We build a lot of code at Mozilla. Every time someone pushes changes to the code that makes up Firefox we build the application on multiple platforms in a variety of build configurations. This means that we’re constantly looking for ways to make the build faster–to get faster results from our builds and tests and to use less machine time so that we can use fewer machines for builds and save money.

A few years ago my colleague Mike Hommey did some work to see if we could deploy a shared compiler cache. We had been using ccache for many of our builds, but since we use ephemeral build machines in AWS and we also have a large pool of build machines, it doesn’t help as much as it does on a developer’s local machine. If you’re interested in the details, I’d recommend you go read his series of blog posts: Shared compilation cache experiment, Shared compilation cache experiment, part 2, Testing shared cache on try and Analyzing shared cache on try. The short version is that the project (which he named sccache) was extremely successful and improved our build times in automation quite a bit. Another nice win was that he added support for Microsoft Visual C++ in sccache, which is not supported by ccache, so we were finally able to use a compiler cache on our Windows builds.

This year we started a concerted effort to drive build times down even more, and we’ve made some great headway. Some of the ideas for improvement we came up with would involve changes to sccache. I started looking at making changes to the existing Python sccache codebase and got a bit frustrated. This is not to say that Mike wrote bad code, he does fantastic work! By nature of the sccache design it is doing a lot of concurrent work and Python just does not excel at that workload. After talking with Mike he mentioned that he had originally planned to write sccache in Rust, but at the time Rust had not had its 1.0 release and the ecosystem just wasn’t ready for the work he needed to do. I had spent several months learning Rust after attending an “introduction to Rust” training session and I thought it’d be a good time to revisit that choice. (I went back and looked at some meeting notes and in late April I wrote a bullet point “Got distracted and started rewriting sccache in Rust”.)

As with all good software rewrites, the reality of things made it into a much longer project than anticipated. (In fairness to myself, I did set it aside for a few months to spend time on another project.) After seven months of part-time work on the project it’s finally gotten to the point where I’m ready to put it into production usage, replacing the existing Python tool. I did a series of builds on our Try server to compare performance of the existing sccache and the new version, mostly to make sure that I wasn’t going to cause regressions in build time. I was pleasantly surprised to find that the Rust version gave us a noticeable improvement in build times! I hadn’t done any explicit work on optimizing it, but some of the improvements are likely due to the process startup overhead being much lower for a Rust binary than a Python script. It actually lowered the time we spent running our configure script by about 40% on our  Linux builds and 20% on our OS X builds, which makes some sense because configure invokes the compiler quite a few times, and when using ccache or sccache it will invoke the compiler using that tool.

- **ENTRIES SHOWN**

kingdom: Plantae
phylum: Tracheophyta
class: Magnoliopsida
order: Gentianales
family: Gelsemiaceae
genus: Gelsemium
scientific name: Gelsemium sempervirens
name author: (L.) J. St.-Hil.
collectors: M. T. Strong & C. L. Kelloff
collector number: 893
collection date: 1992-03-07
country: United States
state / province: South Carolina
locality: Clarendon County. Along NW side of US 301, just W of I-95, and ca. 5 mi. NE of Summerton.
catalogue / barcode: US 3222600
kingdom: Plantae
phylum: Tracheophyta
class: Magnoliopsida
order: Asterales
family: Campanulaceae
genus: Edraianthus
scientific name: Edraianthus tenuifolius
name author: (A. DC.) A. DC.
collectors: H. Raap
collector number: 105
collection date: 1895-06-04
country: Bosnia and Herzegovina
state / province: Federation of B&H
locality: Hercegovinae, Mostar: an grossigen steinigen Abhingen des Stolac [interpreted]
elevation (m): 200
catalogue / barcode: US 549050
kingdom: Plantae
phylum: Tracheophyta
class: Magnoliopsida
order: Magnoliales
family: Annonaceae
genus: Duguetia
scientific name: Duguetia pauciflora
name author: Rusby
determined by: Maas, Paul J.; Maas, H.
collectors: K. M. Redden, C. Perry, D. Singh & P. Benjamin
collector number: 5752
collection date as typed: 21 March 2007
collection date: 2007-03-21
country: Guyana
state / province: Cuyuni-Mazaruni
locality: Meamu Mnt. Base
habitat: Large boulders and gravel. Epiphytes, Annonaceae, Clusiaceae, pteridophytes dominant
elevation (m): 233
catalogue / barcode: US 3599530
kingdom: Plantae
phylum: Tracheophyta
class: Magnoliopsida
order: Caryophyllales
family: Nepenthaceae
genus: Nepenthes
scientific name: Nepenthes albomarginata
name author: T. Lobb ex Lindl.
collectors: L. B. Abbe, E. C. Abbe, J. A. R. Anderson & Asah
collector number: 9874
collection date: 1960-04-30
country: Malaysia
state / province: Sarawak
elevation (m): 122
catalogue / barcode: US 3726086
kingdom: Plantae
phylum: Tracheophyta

- **PROBLEM DETAILS**
Carry the post about rewriting Mozilla's sccache compiler cache in Rust forward from its last sentence.

- **TASK RESULT**
My next steps are to tackle the improvements that were initially discussed. Making sccache usable for local developers is one thing, since Windows developers can’t use ccache currently this should help quite a bit there. We also want to make it possible for developers to use sccache and get cache hits from the builds that our automation has already done. I’d also like to spend some time polishing the tool a bit so that it’s usable to a wider audience outside of Mozilla. It solves real problems that I’m sure other organizations face as well and it’d be great for others to benefit from our work. Plus, it’s pretty nice to have an excuse to work in Rust. 🙂 You can find the code for the rewritten sccache on GitHub.

Overall I’ve really enjoyed the experience of working in Rust on this project. Compared to working on the Python version of the tool it was nice to have static typing to catch mistakes I made in the compile phase. I’ve really grown to love Rust as a language, I miss things like the match expression when I’m working in other languages now! There were certainly some growing pains–I hit a few cases where the crates.io ecosystem just didn’t have something I expected, or the Rust standard library was missing a feature I needed, but those were not very common occurrences for me. I would definitely reach for Rust again for a project like this!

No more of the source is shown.